Selected text
════════════════

Before and After Election, Houston Immigrants Face Discrimination
Jorge Rodriguez, who has lived in Houston for 15 years, said he never experienced discrimination like he did after Trump was elected.
Photo by Carter Sherman
In an effort to stem the national wave of reports of racist discrimination and harassment following Donald Trump's election last month, Houston's St. Paul's Episcopal Church – also known as San Pablo – held a “peace rally” last Friday. Attendees passed around sweets and hot chocolate. Bracelets that read “Pray 4 Police” were handed out. People sang songs and spoke in Spanish and English about the need for peace and trust.
The goal of the peace rally, explained Reverend Ed Gomez, was to “raise a narrative that is not the violent, aggressive narrative that we've been hearing.” That violence and aggression has even happened in Houston, as members of Gomez's largely Hispanic congregation say that they've experienced discrimination here.
Shortly after Trump's surprise victory, Jorge Rodriguez – an undocumented immigrant from Mexico – was working at a flea market with a group of other Mexicans. They were in the parking lot loading up the day's wares into their cars, he said, when a white man in a pick-up drove by them.
“This is Trump's country,” Jorge recalled the man shouting at them. “This is Trump's town.”
Nothing like that had ever happened to him before, Jorge said, especially not in a city as diverse as Houston, where he's lived for 15 years. “[We] all looked at each other and [we] all were like taken aback, like shocked, and felt saddened,” he explained, adding, “We're worried because we don't know what's going to happen.”
Jorge's job also often takes him to small towns outside of Houston, where he usually tries not to make eye contact for fear of offending anybody. Since Trump won the election, Rodriguez has started avoiding people's eyes in Houston too.
Gomez said he was told that a crew of Hispanic workers were recently doing yard work in front of St. Paul's when they too were shouted at from a passing car. “Again, they were saying, you know, 'Get out of here,' waving bye at them.”

════════════════

Transcribed page contents
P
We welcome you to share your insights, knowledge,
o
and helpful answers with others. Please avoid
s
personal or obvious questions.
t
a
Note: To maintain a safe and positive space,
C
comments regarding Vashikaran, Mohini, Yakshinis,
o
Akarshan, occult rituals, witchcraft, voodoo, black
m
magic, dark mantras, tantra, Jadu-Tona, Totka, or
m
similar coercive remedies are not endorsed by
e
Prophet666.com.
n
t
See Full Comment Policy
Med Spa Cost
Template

════════════════

Task 1
In the article on Houston immigrants, what did the bracelets handed out at the peace rally read?
Task 2
Retype the article on Houston immigrants from "Jorge's job also" up to and including "in Houston too.".

Response 1
"Pray 4 Police"

Response 2
Jorge's job also often takes him to small towns outside of Houston, where he usually tries not to make eye contact for fear of offending anybody. Since Trump won the election, Rodriguez has started avoiding people's eyes in Houston too.